[Work to be completed] Each entry in the listing below should be restated word for word.

+ + + + +

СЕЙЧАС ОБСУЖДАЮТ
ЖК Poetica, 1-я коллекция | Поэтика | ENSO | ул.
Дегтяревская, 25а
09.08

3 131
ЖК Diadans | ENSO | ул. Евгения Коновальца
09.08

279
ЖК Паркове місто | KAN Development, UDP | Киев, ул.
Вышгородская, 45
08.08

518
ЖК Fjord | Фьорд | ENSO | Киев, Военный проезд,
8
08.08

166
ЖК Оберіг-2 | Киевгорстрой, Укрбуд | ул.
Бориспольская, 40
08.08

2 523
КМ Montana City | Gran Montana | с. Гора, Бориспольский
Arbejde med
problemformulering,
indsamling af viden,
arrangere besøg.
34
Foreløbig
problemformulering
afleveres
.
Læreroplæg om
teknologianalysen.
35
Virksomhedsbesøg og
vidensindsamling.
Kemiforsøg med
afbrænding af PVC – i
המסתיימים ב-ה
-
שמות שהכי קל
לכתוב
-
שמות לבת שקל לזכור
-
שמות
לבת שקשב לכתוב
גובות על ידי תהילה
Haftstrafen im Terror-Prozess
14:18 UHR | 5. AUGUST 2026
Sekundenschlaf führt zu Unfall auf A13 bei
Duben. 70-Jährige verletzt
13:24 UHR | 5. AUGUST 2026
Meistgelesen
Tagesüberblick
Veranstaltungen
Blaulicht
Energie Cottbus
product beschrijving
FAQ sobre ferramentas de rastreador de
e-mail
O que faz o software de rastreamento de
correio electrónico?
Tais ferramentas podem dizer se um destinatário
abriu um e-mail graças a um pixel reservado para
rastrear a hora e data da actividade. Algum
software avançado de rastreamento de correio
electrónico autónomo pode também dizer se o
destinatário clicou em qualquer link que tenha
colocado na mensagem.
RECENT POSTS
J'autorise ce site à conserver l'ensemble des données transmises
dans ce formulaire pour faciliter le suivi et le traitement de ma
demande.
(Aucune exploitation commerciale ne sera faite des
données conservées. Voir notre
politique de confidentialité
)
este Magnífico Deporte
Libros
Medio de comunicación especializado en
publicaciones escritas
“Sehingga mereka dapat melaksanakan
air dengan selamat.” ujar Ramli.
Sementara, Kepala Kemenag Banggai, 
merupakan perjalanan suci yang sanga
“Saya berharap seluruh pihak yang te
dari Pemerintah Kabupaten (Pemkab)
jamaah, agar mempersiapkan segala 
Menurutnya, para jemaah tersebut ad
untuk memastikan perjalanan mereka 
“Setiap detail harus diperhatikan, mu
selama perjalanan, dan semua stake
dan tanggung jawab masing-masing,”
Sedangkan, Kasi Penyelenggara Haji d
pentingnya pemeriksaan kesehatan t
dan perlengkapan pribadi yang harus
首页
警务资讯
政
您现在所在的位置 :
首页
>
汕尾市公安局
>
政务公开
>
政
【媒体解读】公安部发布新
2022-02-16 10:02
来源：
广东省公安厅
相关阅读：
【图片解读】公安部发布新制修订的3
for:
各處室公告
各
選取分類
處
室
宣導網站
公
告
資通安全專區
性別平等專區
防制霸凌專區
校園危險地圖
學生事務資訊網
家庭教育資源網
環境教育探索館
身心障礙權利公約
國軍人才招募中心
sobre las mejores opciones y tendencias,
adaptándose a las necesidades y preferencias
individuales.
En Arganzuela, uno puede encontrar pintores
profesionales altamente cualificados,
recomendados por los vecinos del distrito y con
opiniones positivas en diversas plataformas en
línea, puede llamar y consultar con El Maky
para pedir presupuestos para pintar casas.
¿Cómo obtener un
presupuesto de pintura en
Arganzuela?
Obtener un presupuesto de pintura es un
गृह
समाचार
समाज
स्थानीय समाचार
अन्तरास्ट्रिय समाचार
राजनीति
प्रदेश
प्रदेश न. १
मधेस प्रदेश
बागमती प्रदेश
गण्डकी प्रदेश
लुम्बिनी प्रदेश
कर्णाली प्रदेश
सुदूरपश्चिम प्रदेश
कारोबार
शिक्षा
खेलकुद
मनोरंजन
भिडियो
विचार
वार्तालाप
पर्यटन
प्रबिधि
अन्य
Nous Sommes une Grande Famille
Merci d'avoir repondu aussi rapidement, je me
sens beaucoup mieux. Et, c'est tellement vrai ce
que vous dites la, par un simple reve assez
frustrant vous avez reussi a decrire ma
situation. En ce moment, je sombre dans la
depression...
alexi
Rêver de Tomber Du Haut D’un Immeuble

+ + + + +

[Completed task]
СЕЙЧАС ОБСУЖДАЮТ
ЖК Poetica, 1-я коллекция | Поэтика | ENSO | ул.
Дегтяревская, 25а
09.08

3 131
ЖК Diadans | ENSO | ул. Евгения Коновальца
09.08

279
ЖК Паркове місто | KAN Development, UDP | Киев, ул.
Вышгородская, 45
08.08

518
ЖК Fjord | Фьорд | ENSO | Киев, Военный проезд,
8
08.08

166
ЖК Оберіг-2 | Киевгорстрой, Укрбуд | ул.
Бориспольская, 40
08.08

2 523
КМ Montana City | Gran Montana | с. Гора, Бориспольский
Arbejde med
problemformulering,
indsamling af viden,
arrangere besøg.
34
Foreløbig
problemformulering
afleveres
.
Læreroplæg om
teknologianalysen.
35
Virksomhedsbesøg og
vidensindsamling.
Kemiforsøg med
afbrænding af PVC – i
המסתיימים ב-ה
-
שמות שהכי קל
לכתוב
-
שמות לבת שקל לזכור
-
שמות
לבת שקשב לכתוב
גובות על ידי תהילה
Haftstrafen im Terror-Prozess
14:18 UHR | 5. AUGUST 2026
Sekundenschlaf führt zu Unfall auf A13 bei
Duben. 70-Jährige verletzt
13:24 UHR | 5. AUGUST 2026
Meistgelesen
Tagesüberblick
Veranstaltungen
Blaulicht
Energie Cottbus
product beschrijving
FAQ sobre ferramentas de rastreador de
e-mail
O que faz o software de rastreamento de
correio electrónico?
Tais ferramentas podem dizer se um destinatário
abriu um e-mail graças a um pixel reservado para
rastrear a hora e data da actividade. Algum
software avançado de rastreamento de correio
electrónico autónomo pode também dizer se o
destinatário clicou em qualquer link que tenha
colocado na mensagem.
RECENT POSTS
J'autorise ce site à conserver l'ensemble des données transmises
dans ce formulaire pour faciliter le suivi et le traitement de ma
demande.
(Aucune exploitation commerciale ne sera faite des
données conservées. Voir notre
politique de confidentialité
)
este Magnífico Deporte
Libros
Medio de comunicación especializado en
publicaciones escritas
“Sehingga mereka dapat melaksanakan
air dengan selamat.” ujar Ramli.
Sementara, Kepala Kemenag Banggai, 
merupakan perjalanan suci yang sanga
“Saya berharap seluruh pihak yang te
dari Pemerintah Kabupaten (Pemkab)
jamaah, agar mempersiapkan segala 
Menurutnya, para jemaah tersebut ad
untuk memastikan perjalanan mereka 
“Setiap detail harus diperhatikan, mu
selama perjalanan, dan semua stake
dan tanggung jawab masing-masing,”
Sedangkan, Kasi Penyelenggara Haji d
pentingnya pemeriksaan kesehatan t
dan perlengkapan pribadi yang harus
首页
警务资讯
政
您现在所在的位置 :
首页
>
汕尾市公安局
>
政务公开
>
政
【媒体解读】公安部发布新
2022-02-16 10:02
来源：
广东省公安厅
相关阅读：
【图片解读】公安部发布新制修订的3
for:
各處室公告
各
選取分類
處
室
宣導網站
公
告
資通安全專區
性別平等專區
防制霸凌專區
校園危險地圖
學生事務資訊網
家庭教育資源網
環境教育探索館
身心障礙權利公約
國軍人才招募中心
sobre las mejores opciones y tendencias,
adaptándose a las necesidades y preferencias
individuales.
En Arganzuela, uno puede encontrar pintores
profesionales altamente cualificados,
recomendados por los vecinos del distrito y con
opiniones positivas en diversas plataformas en
línea, puede llamar y consultar con El Maky
para pedir presupuestos para pintar casas.
¿Cómo obtener un
presupuesto de pintura en
Arganzuela?
Obtener un presupuesto de pintura es un
गृह
समाचार
समाज
स्थानीय समाचार
अन्तरास्ट्रिय समाचार
राजनीति
प्रदेश
प्रदेश न. १
मधेस प्रदेश
बागमती प्रदेश
गण्डकी प्रदेश
लुम्बिनी प्रदेश
कर्णाली प्रदेश
सुदूरपश्चिम प्रदेश
कारोबार
शिक्षा
खेलकुद
मनोरंजन
भिडियो
विचार
वार्तालाप
पर्यटन
प्रबिधि
अन्य
Nous Sommes une Grande Famille
Merci d'avoir repondu aussi rapidement, je me
sens beaucoup mieux. Et, c'est tellement vrai ce
que vous dites la, par un simple reve assez
frustrant vous avez reussi a decrire ma
situation. En ce moment, je sombre dans la
depression...
alexi
Rêver de Tomber Du Haut D’un Immeuble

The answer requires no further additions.